Joyce predicted the rule would likely become standard practice around the world as governments and airlines currently consider the introduction of electronic vaccination passports.
Another major regional airline, however, said that it was too early to comment on what travel requirements might be when a vaccine becomes widely available.
“We don’t have any concrete plans to announce at this point on the vaccine as it is still in development and will take time to distribute,” a Korean Air representative told AFP.
Vaccination entry requirements are already widely used around the world, with many countries demanding travelers show they have been inoculated against yellow fever if they are coming from regions where that disease is endemic.
The International Air Transport Association (IATA) announced late Monday it was in the “final stages” of developing a digital health pass that it says can be used to record COVID-19 tests or vaccinations and will “support the safe reopening of borders.”
“We are bringing this to market in the coming months to also meet the needs of the various travel bubbles and public health corridors that are starting operation,” IATA director general and CEO Alexandre de Juniac said.
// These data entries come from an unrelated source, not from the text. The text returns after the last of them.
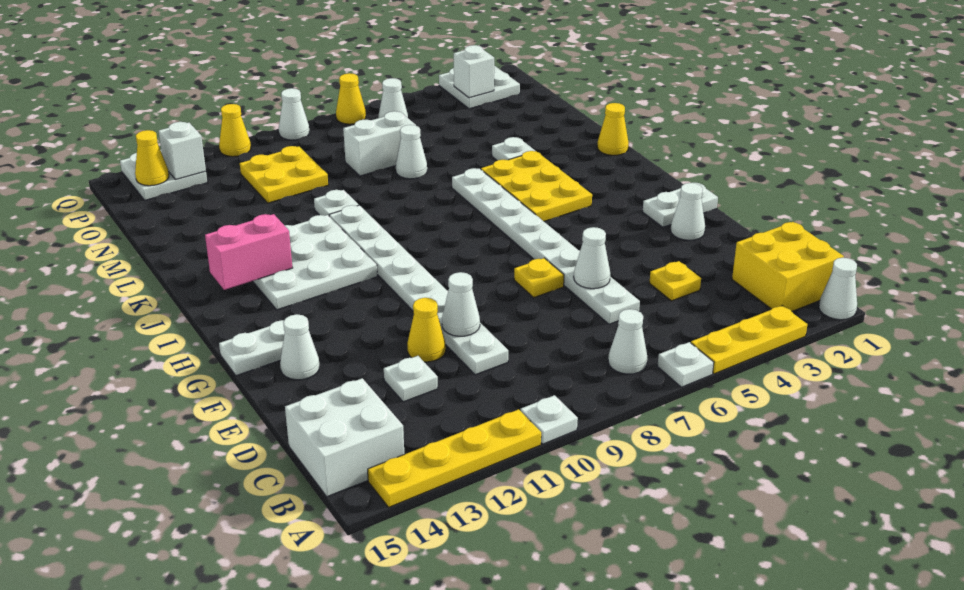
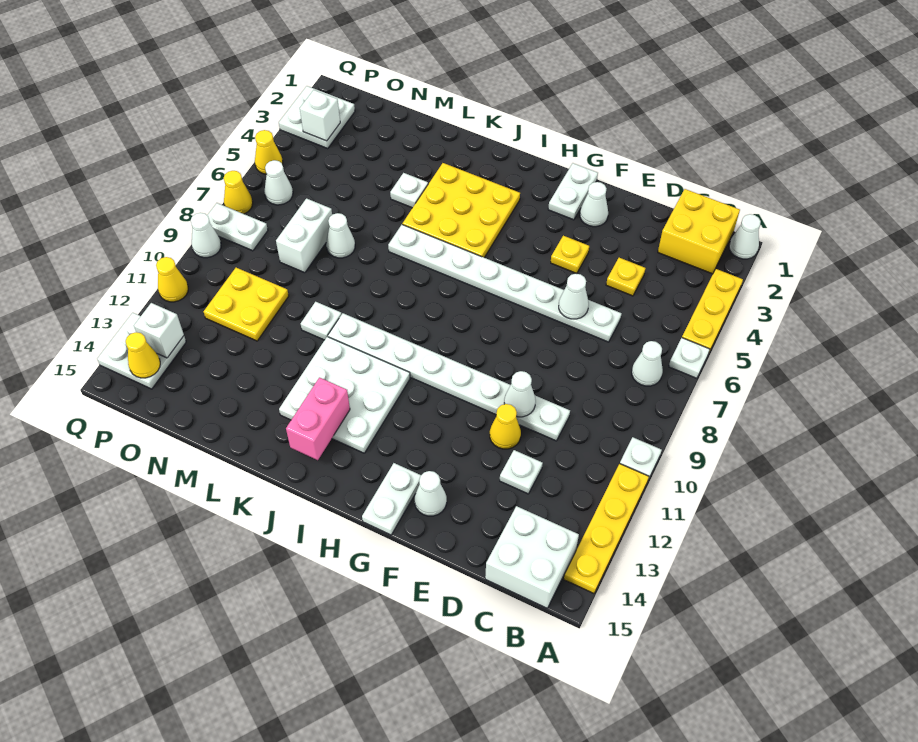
yellow plate F7 level 1 -> yellow plate F4 level 1
yellow plate I4:K5 level 1 -> yellow plate I3:K5 level 1
yellow cone K1 level 1 -> yellow cone Q5 level 1
none -> white plate P8:Q8 level 1

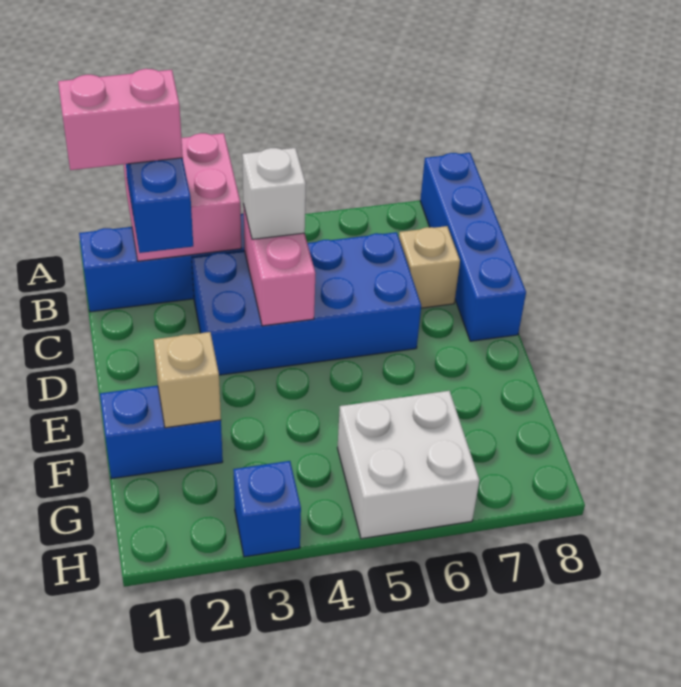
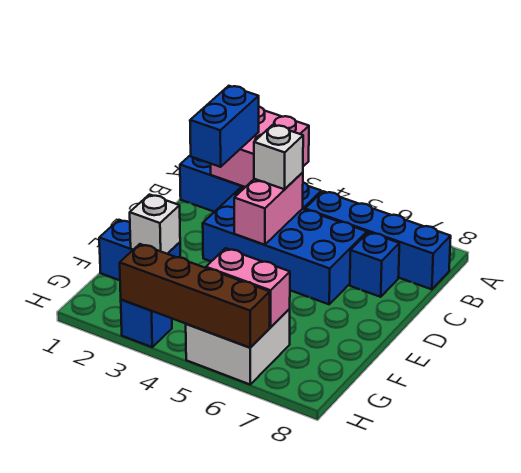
blue brick A8:D8 level 1 -> blue brick B5:B8 level 1
pink brick B1:B2 level 4 -> pink brick G5:G6 level 2
tan brick C7 level 1 -> blue brick C7 level 1
tan brick F2 level 2 -> white brick F2 level 2
none -> brown brick H3:H6 level 2

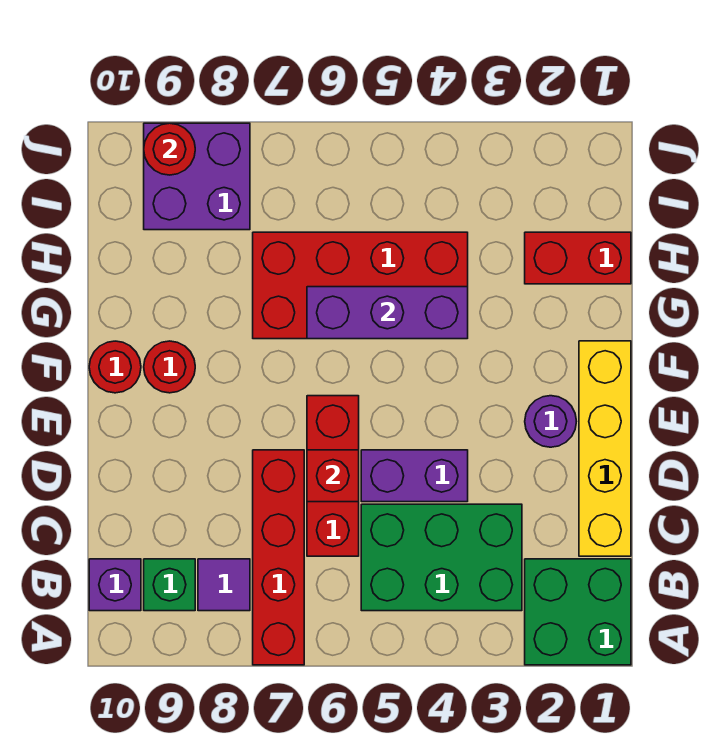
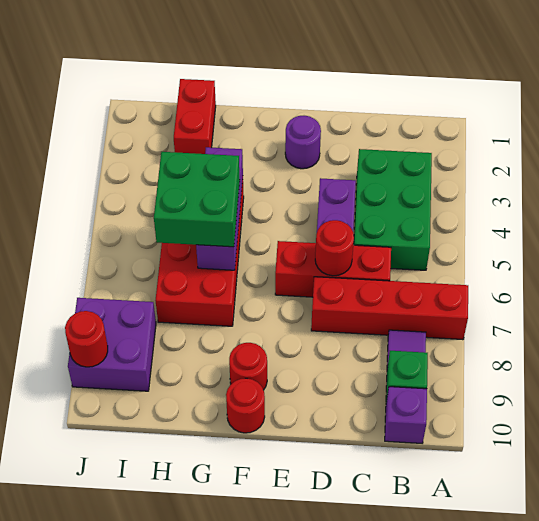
green brick A1:B2 level 1 -> green brick G5:H6 level 3
yellow brick C1:F1 level 1 -> none
red brick D6 level 2 -> red round brick D6 level 2

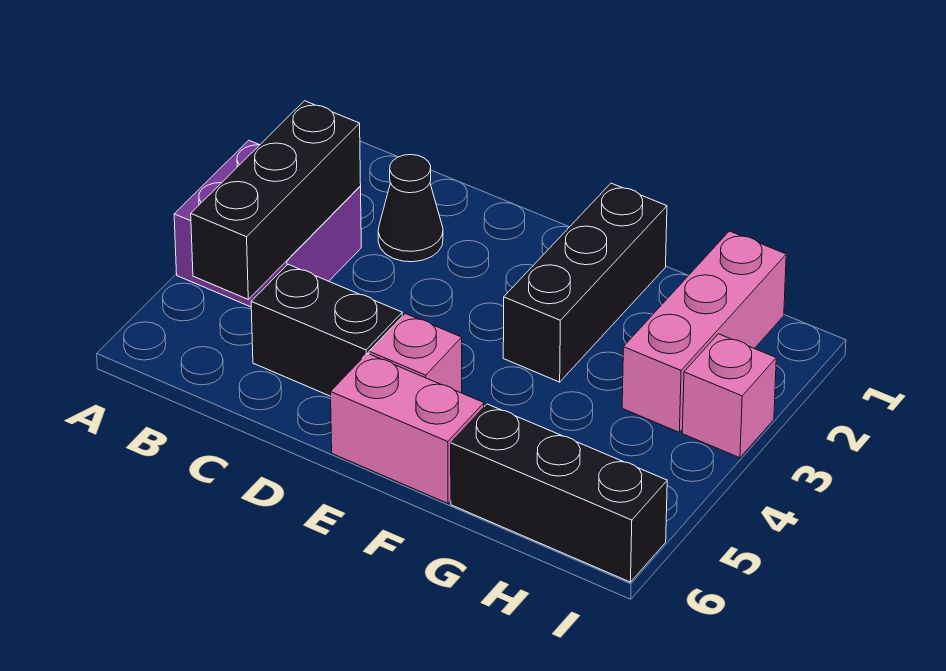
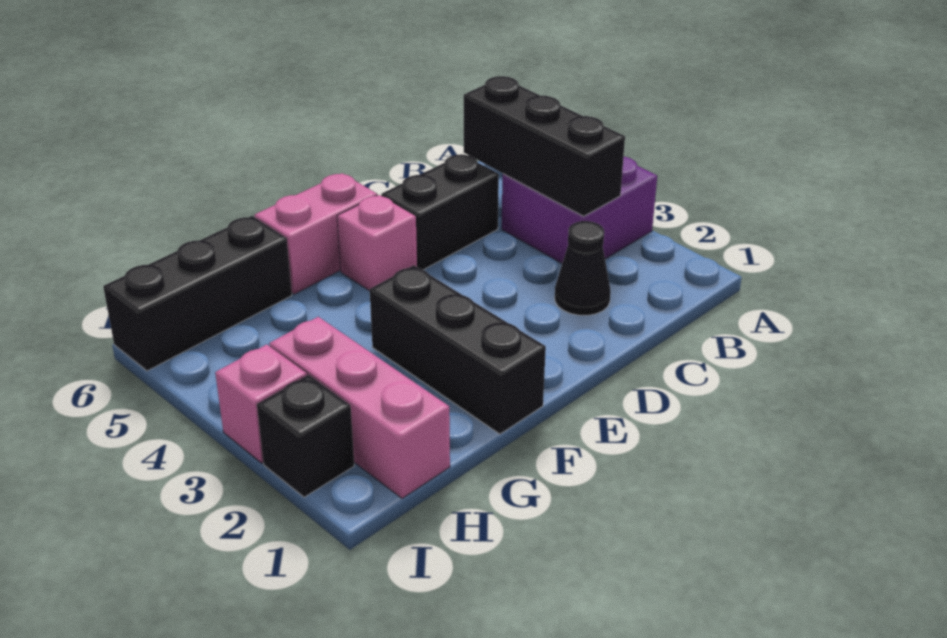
none -> black brick I2 level 1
Australia’s borders have effectively been closed since March to curb the spread of the virus, which has already claimed more than a million lives worldwide.
The country has even limited the numbers of its own citizens allowed to return each week, leaving tens of thousands of Australians stranded overseas.
The global airline industry has come under huge pressure from restrictions aimed at slowing the spread of the novel coronavirus.
Qantas has grounded more than 200 planes and fired 8,500 staff as it attempts to offset a $1.9 billion loss caused by the collapse in demand for air travel.
A slew of other carriers has collapsed because of the pandemic, including Virgin Australia, Chilean-Brazilian airline LATAM and Britain’s Flybe.
The IATA said in October that after a predicted 66 percent drop in global air traffic this year, airlines’ revenues are expected to be down by 46 percent in 2021 compared to 2019.
Prime Minister Scott Morrison has said Australia is seeking to create “travel bubbles” with other countries that have curbed the spread of the virus.
But the country is unlikely to fully reopen to international travelers until a vaccine is widely available.
The government also signaled in its recently released COVID-19 vaccination policy that Australia and other nations may introduce proof of inoculation as a condition of entry.
Australia has been relatively successful in containing the coronavirus, recording just over 27,800 cases and 907 deaths since the pandemic began.